__ÉNONCÉ 1__. D'après l'extrait de texte ci-dessous, à quel moment la demanderesse a-t-elle rencontré son mari par hasard ?

__EXTRAIT DU TEXTE__.
_ _ _ _ _ _ _

La demanderesse affirme qu’après cette lettre du 20 avril 1968, elle a écrit de petites notes au défendeur, lui rappelant les bons moments de leur vie matrimoniale. Le défendeur n’a pas nié l’existence de ces notes, il ne les a pas produites ni expliquées. Je puis seulement déduire qu’elles ne favorisaient pas sa cause. La demanderesse dit également qu’au cours de l’hiver de 1969, elle a rencontré son mari par hasard et qu’il a refusé de lui parler.

_ _ _ _ _ _ _

__DONNÉES FOURNIES__.

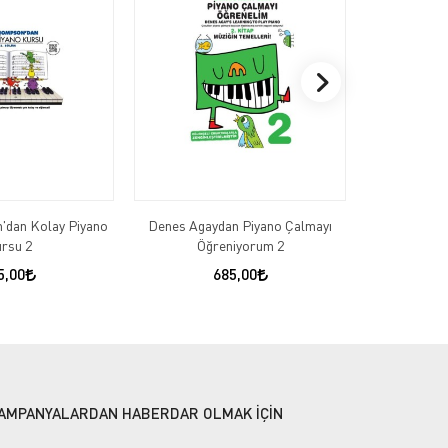
'dan Kolay Piyano
Denes Agaydan Piyano Çalmayı
Kardeşim P
rsu 2
Öğreniyorum 2
Biro
5,00
685,00
AMPANYALARDAN HABERDAR OLMAK İÇİN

_ _ _ _ _ _ _

__ÉNONCÉ 2__. Dans l'ensemble des données fournies ci-dessus, remplacez « Piyano » par « Keman » et recopiez les lignes sans autre changement. N'incluez pas les images dans votre réponse.

__RÉPONSE RÉDIGÉE 1__. Au cours de l'hiver de 1969.

__RÉPONSE RÉDIGÉE 2__.
'dan Kolay Keman
Denes Agaydan Keman Çalmayı
Kardeşim P
rsu 2
Öğreniyorum 2
Biro
5,00
685,00
AMPANYALARDAN HABERDAR OLMAK İÇİN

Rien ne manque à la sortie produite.